Instead of retargeting your existing users, reach new leads through lookalike audiences (called cohorts). Once you determine what criteria your highest-valued customers all have in common, employ your data/analytics team to batch export and upload all users based on that criteria. You can tell your ad network how to use the list, such as retargeting, creating a lookalike, or suppression.

This creates an algorithm that can find net new leads to targets who follow similar online behavior to your target customers. Cohorts are designed to be broad enough groups so that individuals remain anonymous, using common interests in place of individual identifiers.

Segment can automate the batching for you, which stops the need to manually export and upload your data. This frees up your data team and lets you focus on the creation of the cohorts.

4. Transition to technologies that accept first-party IDs for targeting

We’ve discussed walled gardens and how they have a large understanding of their users as they collect so much data. Segment integrates well with walled gardens because we integrate with the players who have the majority of their share (Facebook, Amazon, Google).
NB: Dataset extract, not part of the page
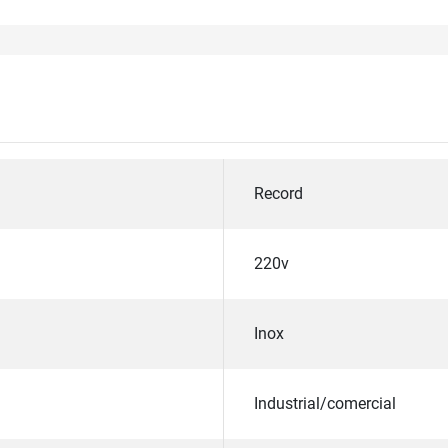
Record
220v
Inox
Industrial/comercial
But what if you want to collect first-party data outside of a walled garden? Tools like The Trade Desk and UID 2.0 take a user’s email address upon submitting a form and turns it into a string of numbers. This results in a consented way to market that maintains the user’s anonymity. 

In closing

What’s the future of advertising? While nobody knows for certain, what we do know is that the third-party cookie that long powered digital advertising is gone forever. This change might provide businesses with some short-term challenges but ultimately will provide the ground for marketers to rethink and re-strategize alternatives that deliver a better experience for users and advertisers.